_READING PASSAGE_:
==========

Happy Friday! This week, I’ve been saddled by one of those hot-to-cold weather sicknesses. I went out on a cold misty morning in a little silk summer dress and that did me in. But I’m almost 100% and looking forward to the weekend. Tomorrow, D and I are leaving for PA for a hiking + poker + writing retreat trip. D is a big poker player, and every once in a while we spend the night at a casino -- he plays, I get a massage, do a little shopping, and write. It’s a pretty good deal.
Here are some things that caught my eye this week:
Smog meringues. Meringues are 90% air, making them a major flavor component. A group of scientists created smogs from London, Atlanta, and L.A. using “precursor ingredients” (those three cities represent three very different types of smog. Beijing, for example, is London-style and Mexico City is L.A.-style). Well, do they taste any good? No. As Edible Geography says, “our hope is that the meringues will serve as a kind of ‘Trojan treat,’ creating a visceral experience of disgust and fear that prompts a much larger conversation about the aesthetics and politics of urban air pollution”.
Restaurants add reservation cancellation fees to the menu. This is a hot, hot topic but nothing new (see Grub Street, Eater). As Pete Wells writes:
Whenever I give up my credit card number and am told I’ll be charged for bad behavior, I hear several messages, none of them warm and fuzzy. It says that I’m not trustworthy. It says that the restaurant sees me as a revenue source before it has had a chance to treat me like a guest. It says that a reservation isn’t an appointment with pleasure; it’s an obligation to be kept.
Though at the same time, restaurants need to safeguard themselves from over-enthusiastic diners who book and dishonor reservations willy-nilly. An empty table means lost revenue, rejecting would-be (and ready to eat) customers.
I used to work in the world of high-end reservations and can tell you that many restaurants don’t want to charge or chastise you. A place like Carbone (where there is a $50 cancellation fee) is busy every single night. You might think, what’s the big deal? If I don’t show, then someone else will take my place. Sure. But that also means that the host/ess has to juggle people around. Maybe there aren't people waiting because everyone thought you need reservations. Tables will have to be rearranged. “Guaranteed” revenue becomes “if they decide to show up” revenue. If you get a table for 2 or 4 on a hot night, at a hot time, then you took it away from other people who thought ahead to make a reservation. Restaurants wants to make people happy (while also making money) and no-shows hinder both of those goals.
And speaking of high-end restaurants, I found Ruth Reichl’s impromptu dinner at Per Se so charming. You go for a drink, then you stay for some apps, then all of a sudden you have a whole meal.
Remember that HarperCollins Bloggers Fall Preview I wrote about last week? Here’s a behind-the-scenes look from BookChickdi at some of their picks.
And finally, some house lust. This house in Missoula, Montana is STUNNING. Who needs the Hamptons?

==========

_TASK BRIEF_: Please print the part of the blog post from "Restaurants add reservation" up to and including "to be kept.", word for word. The records have no role in this exercise.

_SUPPLIED DATA_:
==========

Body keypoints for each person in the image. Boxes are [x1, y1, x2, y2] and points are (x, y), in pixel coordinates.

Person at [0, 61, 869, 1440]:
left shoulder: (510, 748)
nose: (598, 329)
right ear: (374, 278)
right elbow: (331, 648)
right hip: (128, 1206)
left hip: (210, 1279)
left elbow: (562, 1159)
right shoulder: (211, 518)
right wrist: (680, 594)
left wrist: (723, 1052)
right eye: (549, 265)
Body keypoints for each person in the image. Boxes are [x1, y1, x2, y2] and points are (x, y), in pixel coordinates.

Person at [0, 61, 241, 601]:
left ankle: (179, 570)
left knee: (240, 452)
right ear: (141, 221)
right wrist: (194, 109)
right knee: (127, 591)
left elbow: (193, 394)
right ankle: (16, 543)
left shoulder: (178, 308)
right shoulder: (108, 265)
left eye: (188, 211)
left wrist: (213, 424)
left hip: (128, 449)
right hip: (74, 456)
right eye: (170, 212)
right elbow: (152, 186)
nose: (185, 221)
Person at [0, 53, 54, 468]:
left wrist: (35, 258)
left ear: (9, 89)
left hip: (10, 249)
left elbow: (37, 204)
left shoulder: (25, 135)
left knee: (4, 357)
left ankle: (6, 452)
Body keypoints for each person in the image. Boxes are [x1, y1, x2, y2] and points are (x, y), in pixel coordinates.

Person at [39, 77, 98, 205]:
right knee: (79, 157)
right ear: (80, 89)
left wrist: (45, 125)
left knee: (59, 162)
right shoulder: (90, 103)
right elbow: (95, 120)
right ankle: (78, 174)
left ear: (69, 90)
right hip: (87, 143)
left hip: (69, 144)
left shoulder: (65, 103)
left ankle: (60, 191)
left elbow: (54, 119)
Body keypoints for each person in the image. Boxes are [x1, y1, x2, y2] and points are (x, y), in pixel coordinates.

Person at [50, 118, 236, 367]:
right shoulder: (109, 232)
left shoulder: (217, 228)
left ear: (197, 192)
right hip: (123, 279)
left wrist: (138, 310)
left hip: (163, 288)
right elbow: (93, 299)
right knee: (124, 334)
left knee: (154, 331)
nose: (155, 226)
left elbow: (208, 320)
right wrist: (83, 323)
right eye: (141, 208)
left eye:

==========

_ANSWER BOX_:
Restaurants add reservation cancellation fees to the menu. This is a hot, hot topic but nothing new (see Grub Street, Eater). As Pete Wells writes:
Whenever I give up my credit card number and am told I’ll be charged for bad behavior, I hear several messages, none of them warm and fuzzy. It says that I’m not trustworthy. It says that the restaurant sees me as a revenue source before it has had a chance to treat me like a guest. It says that a reservation isn’t an appointment with pleasure; it’s an obligation to be kept.